Ada tiga kemungkinan yang akan terjadi. Pertama, suasana toleransi pada umat Islam akan semakin menyempit. Padahal selama ini, Islam menjadi dinamis karena keragaman internalnya. Tapi kalau gerakan ini menguat, kalau ada banyak pandangan yang bermunculan, cara menanggapinya bukan lagi dengan dialog, tapi fatwa dan klaim sesat-menyesatkan.

Kedua, proses dakwah Islam akan selalu bercorak struktural di mana orientasi akhirnya terletak pada perebutan kekuasaan. Memang, aspek kekuasaan juga penting guna membangun negara agar berfungsi untuk mengurusi rakyat. Tapi, ketika agama terlalu ambisius ingin masuk ke pusaran kekuasaan, itu justru akan mematikan gerakan pencerahan dan fungsi Islam sebagai rahmatan lil alamin.

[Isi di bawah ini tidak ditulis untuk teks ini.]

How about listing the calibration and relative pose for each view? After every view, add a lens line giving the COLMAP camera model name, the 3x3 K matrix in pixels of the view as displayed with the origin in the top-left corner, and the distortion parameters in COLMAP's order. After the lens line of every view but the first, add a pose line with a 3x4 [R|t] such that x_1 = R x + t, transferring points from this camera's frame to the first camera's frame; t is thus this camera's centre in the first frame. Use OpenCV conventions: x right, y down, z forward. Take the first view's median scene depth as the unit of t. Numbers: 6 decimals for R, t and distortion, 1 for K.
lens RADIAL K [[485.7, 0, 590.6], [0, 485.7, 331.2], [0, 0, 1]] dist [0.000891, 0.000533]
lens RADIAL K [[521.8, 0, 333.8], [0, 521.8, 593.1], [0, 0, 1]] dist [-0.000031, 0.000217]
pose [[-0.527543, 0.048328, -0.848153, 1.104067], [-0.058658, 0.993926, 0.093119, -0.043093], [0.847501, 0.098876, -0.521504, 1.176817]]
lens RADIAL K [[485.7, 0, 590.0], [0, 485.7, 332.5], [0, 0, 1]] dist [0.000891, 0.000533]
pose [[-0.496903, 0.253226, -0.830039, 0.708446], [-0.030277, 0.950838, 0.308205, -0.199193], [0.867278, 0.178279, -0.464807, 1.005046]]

Ketiga, kendatipun umat Islam Indonesia di republik ini mayoritas, tapi secara sosiologis mereka tetap sangat beragam. Dan mayoritas itu justru ”kaum abangan” dengan latar belakang sosio-kultural dan religiusitas yang tetap Islam. Nah, tampilnya corak Islam yang absolut dan serba syariat menjadi arus yang kuat, mungkin sekali akan menimbulkan fragmentasi di tubuh umat Islam sendiri. Bahkan, tidak tertutup kemungkinan bagi mereka yang selama ini abangan dan sudah nyaman dengan corak Islam kultural untuk berpaling ke tempat lain yang lebih memberi kenyamanan secara teologis.

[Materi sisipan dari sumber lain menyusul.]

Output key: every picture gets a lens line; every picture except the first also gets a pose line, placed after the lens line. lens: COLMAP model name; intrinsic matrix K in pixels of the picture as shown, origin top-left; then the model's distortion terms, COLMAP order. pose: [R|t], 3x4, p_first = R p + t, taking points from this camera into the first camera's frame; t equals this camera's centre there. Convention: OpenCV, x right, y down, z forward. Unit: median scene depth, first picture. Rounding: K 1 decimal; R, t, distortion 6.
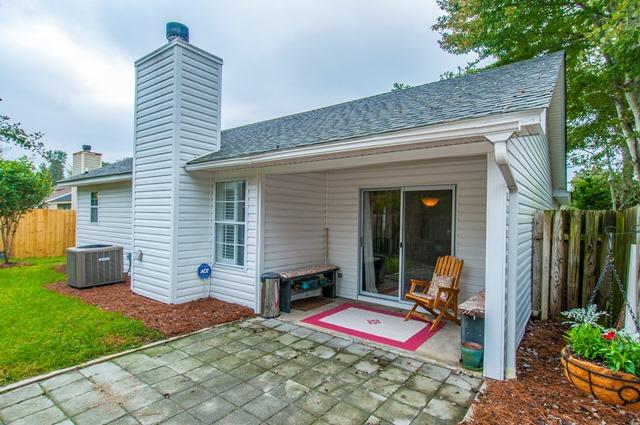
lens RADIAL K [[331.7, 0, 326.8], [0, 331.7, 215.0], [0, 0, 1]] dist [0.011588, -0.009831]
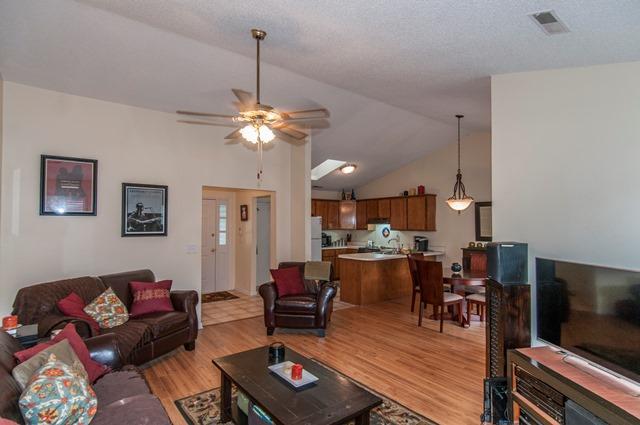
lens RADIAL K [[331.7, 0, 326.8], [0, 331.7, 215.0], [0, 0, 1]] dist [0.011588, -0.009831]
pose [[0.262382, 0.007470, 0.964935, -0.657873], [-0.002182, 0.999972, -0.007147, -0.012164], [-0.964962, -0.000231, 0.262391, 1.438278]]
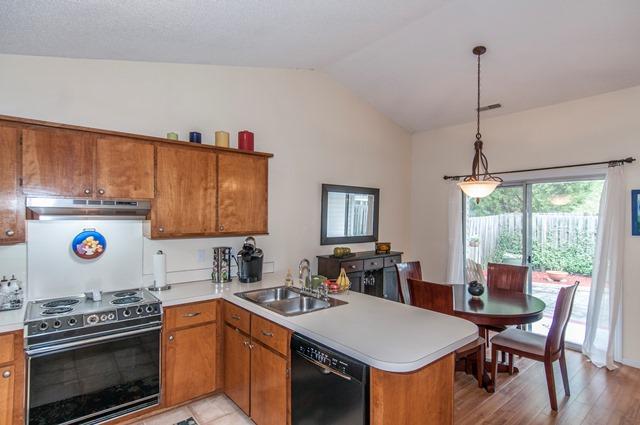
lens RADIAL K [[331.7, 0, 326.8], [0, 331.7, 215.0], [0, 0, 1]] dist [0.011588, -0.009831]
pose [[-0.973073, -0.022976, 0.229348, 0.541904], [-0.025338, 0.999652, -0.007358, 0.009630], [-0.229099, -0.012971, -0.973317, 1.998197]]
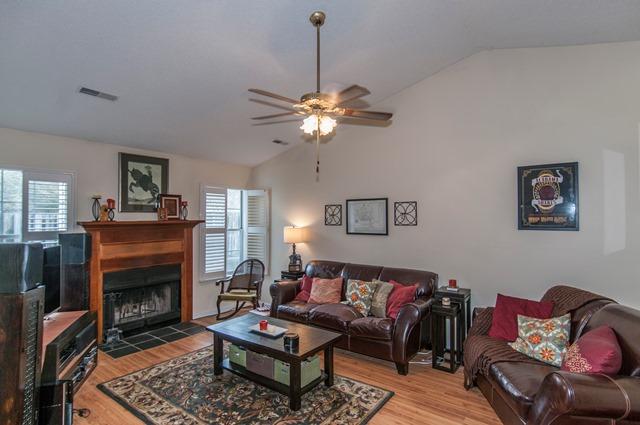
lens RADIAL K [[331.7, 0, 326.8], [0, 331.7, 215.0], [0, 0, 1]] dist [0.011588, -0.009831]
pose [[-0.005902, -0.028381, -0.999580, 0.355123], [0.006723, 0.999573, -0.028421, 0.005086], [0.999960, -0.006888, -0.005708, 1.708171]]
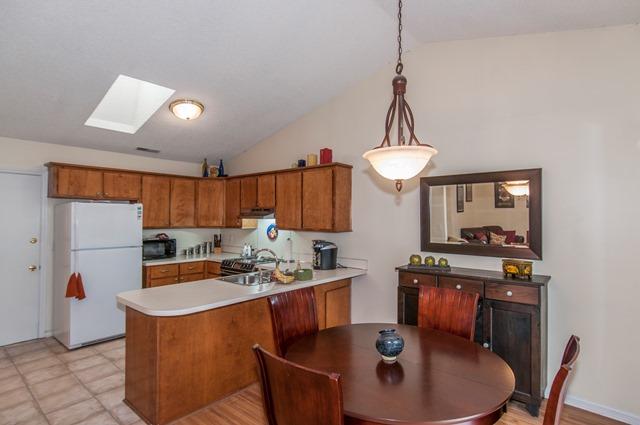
lens RADIAL K [[331.7, 0, 326.8], [0, 331.7, 215.0], [0, 0, 1]] dist [0.011588, -0.009831]
pose [[0.061488, -0.010501, 0.998053, 0.054873], [-0.009341, 0.999895, 0.011096, -0.001813], [-0.998064, -0.010005, 0.061384, 1.369963]]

Apa rekomendasi buku yang diangkat dari disertasi Anda ini untuk gerakan Islam lainnya atau pemerintah?
Ada dua rekomendasi. Pertama, buat gerakan Islam yang sudah menjadi arus besar seperti Muhamadiyah dan NU, mereka perlu merevitalisasi gerakan dakwahnya. Tantangannya: bagaimana memperkaya khazanah keagamaan agar dapat menjawab problem-problem kultural dan struktural di masyarakat yang selama ini sedang mengalami krisis. Nah, jawaban-jawaban teologis yang penuh mozaik dari Islam mainstream ini, kemungkinan dapat menjadi alternatif bagi proses objektikasi dan netralisasi gerakan Islam syariat.

Kedua, bagi pemerintah, sejauh tak mampu memecahkan problem kemiskinan dan marginalisasi sosial karena peran yang salah kaprah, maka radikalisme atas nama apapun akan selalu tumbuh, termasuk atas nama agama. Dan ini akan memberi peluang bagi gerakan-gerakan Islam semacam ini untuk tetap tumbuh dan mekar di negeri ini.